Powrót zaskakujący. Bo w blisko trzy dekady po premierze pierwszej „Zabójczej broni” można było zapomnieć, że takie kino się jeszcze kręci. Jasne, mnóstwo jest filmów sensacyjnych, gdzie humor odgrywa znaczącą rolę, ale tak jak przed laty gatunek ten rozkwitał dzięki „Gliniarzowi z Beverly Hills” czy „Godzinom szczytu”, tak w ostatnich musieliśmy się zadowolić „Redem” czy nową „Drużyną A”. Trochę tę rolę przejęły choćby filmy komiksowe, zwłaszcza Marvelowskie – dlatego nie dziwi, że Black stanął za kamerą historii o Iron Manie.
„Nice Guys” to jednak coś w starym stylu. Nawet akcję przeniesiono tu do lat 70., co dało całości unikatowy klimat. Oczywiście historię nakreślono wedle sprawdzonych wzorców: oto nasi dwaj bohaterowie, prawdziwe przeciwieństwa, wplątani mimowolnie w sprawę większą od nich, na przemian kłócący się i walczący z tymi złymi. W roli „tego świrniętego” Russell Crowe, a w roli „tego śmiesznego” wspaniały tu Ryan Gosling, który błyszczy talentem komediowym tak bardzo, że można tylko przecierać oczy ze zdumienia.

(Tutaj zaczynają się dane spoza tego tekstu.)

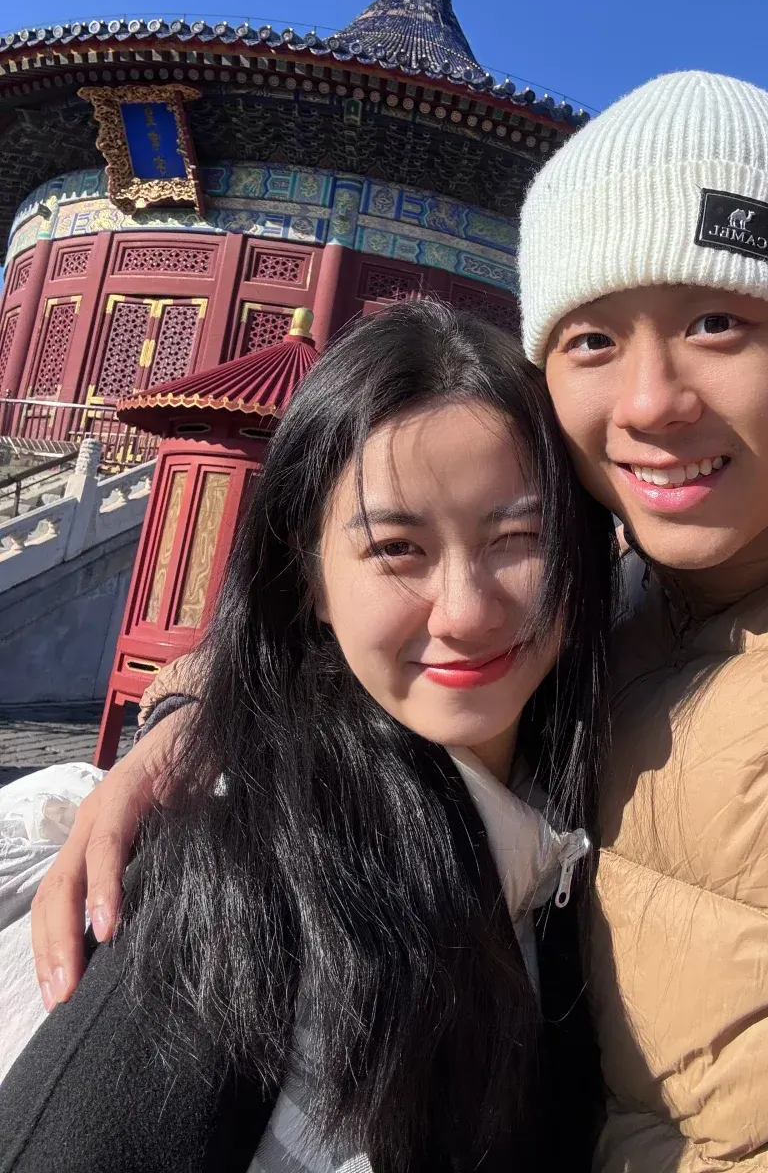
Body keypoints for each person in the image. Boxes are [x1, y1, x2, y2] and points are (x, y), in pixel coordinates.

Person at [29, 72, 768, 1171]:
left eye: (718, 321)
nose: (649, 403)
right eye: (589, 341)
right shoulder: (599, 594)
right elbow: (333, 628)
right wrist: (188, 732)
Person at [0, 299, 616, 1172]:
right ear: (311, 575)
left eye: (520, 535)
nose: (467, 611)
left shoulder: (573, 815)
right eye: (396, 548)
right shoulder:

Sama historia nie jest zbyt oryginalna, ot, śledztwo w sprawie wypadku samochodowego gwiazdki porno, który rzecz jasna wypadkiem nie był, zaskakujących zwrotów akcji jednak nie brakuje. Fabuła balansuje tu na granicy przerysowania, co jednak do obranej konwencji pasuje.Tak naprawdę chodzi tu o podróż do wyzwolonych lat 70. I przede wszystkim zderzenie profesjonalizmu, stoicyzmu i brutalności postaci Crowe’a z pierdołowatością, naiwnością, ale i błyskotliwością postaci Goslinga. W skrócie: chodzi o chemię między bohaterami, jak między Riggsem a Murtaughem w „Zabójczej…”. I w sumie tę magię udało się w „Nice Guys” na nowo ożywić.
Dostajemy więc film, który idealnie miesza sensację i komedię, a ponieważ niezbyt często serwuje się nam takie miksy, całość sprawia zaskakująco świeże wrażenie. Obsada spisuje się tu świetne, Ryan Gosling pokazuje nowy talent, a widz na przemian płacze ze śmiechu i z napięciem obserwuje sceny walk czy pościgów. To jedna z lepszych komedii ostatnich lat.
Można tylko żałować, że polskie wydanie DVD nie oferuje żadnych dodatków specjalnych.